自分なりに頑張ってきたつもりだったのだけど、こんな簡単に見破られてしまう程度だったのかと、私は落胆の色を隠せない。
「だから、もし! 瑞樹さんの中で岸田君じゃない他の誰かがいるのなら、譲ってもらえないかと思って言ったんだよ」
まったく、どんな正当な理由があるのかと思えば、やっぱり非常識でしかない自分本位な理由だった。
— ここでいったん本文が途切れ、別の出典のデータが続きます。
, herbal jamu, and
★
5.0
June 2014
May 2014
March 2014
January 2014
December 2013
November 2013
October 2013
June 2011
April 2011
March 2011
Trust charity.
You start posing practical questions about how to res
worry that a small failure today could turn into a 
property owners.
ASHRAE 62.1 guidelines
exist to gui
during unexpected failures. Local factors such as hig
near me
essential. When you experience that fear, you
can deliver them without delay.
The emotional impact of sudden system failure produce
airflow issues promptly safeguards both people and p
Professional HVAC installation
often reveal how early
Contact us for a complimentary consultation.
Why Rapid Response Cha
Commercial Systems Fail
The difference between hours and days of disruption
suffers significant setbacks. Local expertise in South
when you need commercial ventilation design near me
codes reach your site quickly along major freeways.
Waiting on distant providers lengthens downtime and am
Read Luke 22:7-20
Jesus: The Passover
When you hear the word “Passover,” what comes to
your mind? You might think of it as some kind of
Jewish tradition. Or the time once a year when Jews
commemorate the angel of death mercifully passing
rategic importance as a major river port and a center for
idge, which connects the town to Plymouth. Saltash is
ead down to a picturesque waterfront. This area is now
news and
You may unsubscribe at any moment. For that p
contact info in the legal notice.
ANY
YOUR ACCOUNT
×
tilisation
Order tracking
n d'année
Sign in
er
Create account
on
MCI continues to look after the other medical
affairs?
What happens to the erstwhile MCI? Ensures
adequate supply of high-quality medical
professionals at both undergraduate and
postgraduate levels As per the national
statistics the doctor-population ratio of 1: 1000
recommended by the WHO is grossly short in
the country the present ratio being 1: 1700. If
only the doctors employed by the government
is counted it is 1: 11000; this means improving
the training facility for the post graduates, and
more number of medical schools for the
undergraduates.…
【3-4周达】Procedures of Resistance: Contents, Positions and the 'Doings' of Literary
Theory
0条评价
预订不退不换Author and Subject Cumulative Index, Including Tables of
と、本来なら言い放つ所なのだけれど、津田さんの言う事はしっかり的を得ていて拒否する言葉が出てこない。
私の中で急激に自信を失っていくのが分かる。
だからと言って、この事実を受け入れるわけにはいかない。
だって、私にはもう彼しかいないんだから。
「それは津田さんの思い違いですよ。私は彼しか見てませんし、彼しか想っていません」
まっすぐ向けてくる津田さんの目を強く見返して、私は彼女の考えを否定した。
「ホントにそうかな?」
「どういう意味ですか?」
「もし本当に瑞樹さんの言う通りだったとしたらさ。最初に岸田君と別れて欲しいって言った時、何で怒りもせずに冷静にあんな事言えたの?」
「あんな事って?」
私は津田さんが何を指して言っているのか分からずに、怪訝な目を向けた。
「こういう場合って普通好きな相手に話す事なんじゃないですか? ってさ」
「!!」
「普通そんな事言われたら、まともに取り合わずに怒り口調で私を責めると思うんだけど、貴方はまるで他人事みたいだったよ?」
とんかちで頭を殴られたような衝撃だった。
早く何か言い返さないと、津田さんの言葉を肯定してしまう事になる。
だけど……何も言葉が出てこない。
「あ、あれは……そういう意味じゃ……」
これが今の私の限界だった。
そんな私の反応を見て、津田さんは何かを確信したような笑みを浮かべて、ベンチから立ち上がった。
「まぁ、よく考えてみてよ。私の勘って結構当たるんだよね」
津田さんは「邪魔したね」と言い残して、私の反応を待たずにベンチを離れて行く。
その時の津田さんの姿が、思わず追いかけようとしてしまう程に、岸田君の姿とダブって見えた。